Echo Dev Blog

ECHO (Event Calendar Houston) development blog

Sunday, November 21, 2004

Wow, been a while since I've posted here. Sorry 'bout that (not that anyone is reading). I'm still thinking a lot about this idea, and have big plans. Those plans may swing into action soon.

In the mean time, here's a link to a discussion on the hostbaby forums about calendar scraping & RSS. Very useful, I will return to that when I get to that point.

Also, the other day as I was idly thinking about event calendars and the idea of recurrence, I was pondering the question of how you integrate recurring events into a calendar as it goes into the future. JazzHouston has one approach - the recurring events (aka "weekly" gigs) are never shown integrated with the single events. I think that's a shame - if you're looking for what to do tonight, it's unlikely you'll think to check both regular and weekly gigs (at least, it's unlikely for me). The other option, of course, being to integrate the recurring events with the regular ones. The problem? You get lots of events in 2005, 2006, 2007, etc., and they're all recurring, and probably most of them won't actually be going on then.

So for recurring events, how far into the future do you go? My revelation about this was that you can guage the probable reliability of an event based on its history. So if the event has been going for a month, well, it will probably go another month. If it's been going for 2 years, it'll probably go another 2 years. Or maybe the more appropriate equation is predicting half of the history - an event with 2 yrs of history gets 1 year prediction. (Of course, when you're creating recurring events, the ideal is to get the artist to say how long it'll go; but they often don't know.)

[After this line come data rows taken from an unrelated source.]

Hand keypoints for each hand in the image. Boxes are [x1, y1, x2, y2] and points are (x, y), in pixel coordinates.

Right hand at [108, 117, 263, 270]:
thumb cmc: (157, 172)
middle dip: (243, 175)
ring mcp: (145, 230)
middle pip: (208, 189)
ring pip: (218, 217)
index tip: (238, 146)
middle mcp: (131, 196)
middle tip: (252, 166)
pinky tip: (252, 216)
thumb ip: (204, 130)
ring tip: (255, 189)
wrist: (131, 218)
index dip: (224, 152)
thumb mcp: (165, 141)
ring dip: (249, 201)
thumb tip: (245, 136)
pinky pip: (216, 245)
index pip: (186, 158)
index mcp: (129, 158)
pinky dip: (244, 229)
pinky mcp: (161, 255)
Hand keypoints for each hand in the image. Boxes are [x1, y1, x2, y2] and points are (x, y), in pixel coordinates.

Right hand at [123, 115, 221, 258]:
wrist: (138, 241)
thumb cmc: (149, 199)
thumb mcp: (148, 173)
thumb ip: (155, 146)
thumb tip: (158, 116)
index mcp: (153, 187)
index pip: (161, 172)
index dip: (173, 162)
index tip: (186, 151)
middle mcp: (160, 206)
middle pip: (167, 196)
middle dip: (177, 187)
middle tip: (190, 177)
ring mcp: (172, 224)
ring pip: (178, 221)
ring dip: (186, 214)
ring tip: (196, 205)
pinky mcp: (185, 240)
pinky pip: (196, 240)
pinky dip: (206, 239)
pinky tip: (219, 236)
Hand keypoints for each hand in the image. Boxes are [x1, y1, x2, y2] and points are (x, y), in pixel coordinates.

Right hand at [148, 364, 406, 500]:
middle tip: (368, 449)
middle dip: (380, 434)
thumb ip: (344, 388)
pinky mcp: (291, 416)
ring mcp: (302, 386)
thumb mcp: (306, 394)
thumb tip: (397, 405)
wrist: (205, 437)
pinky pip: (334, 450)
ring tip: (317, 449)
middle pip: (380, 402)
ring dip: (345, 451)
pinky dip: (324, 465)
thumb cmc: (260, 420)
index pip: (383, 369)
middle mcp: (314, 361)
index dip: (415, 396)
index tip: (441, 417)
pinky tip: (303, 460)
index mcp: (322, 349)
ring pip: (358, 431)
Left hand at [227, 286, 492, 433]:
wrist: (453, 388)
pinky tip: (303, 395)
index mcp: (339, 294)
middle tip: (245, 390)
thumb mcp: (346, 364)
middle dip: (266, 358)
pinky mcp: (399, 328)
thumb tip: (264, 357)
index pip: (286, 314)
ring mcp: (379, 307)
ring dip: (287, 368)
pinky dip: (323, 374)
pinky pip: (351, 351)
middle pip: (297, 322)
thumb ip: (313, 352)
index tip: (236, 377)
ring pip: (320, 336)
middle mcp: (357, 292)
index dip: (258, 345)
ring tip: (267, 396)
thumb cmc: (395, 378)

You also need a way for those recurring events to be canceled on particular dates, or have other "instance information" like special guests on a particular date, etc. So there needs to be some kind of division of labor, where the recurring event acts like a template that the specific events are generated for. And like Outlook recurring events, you probably need UI controls to ask whether someone intended to change the whole series or just the instance. Hmm.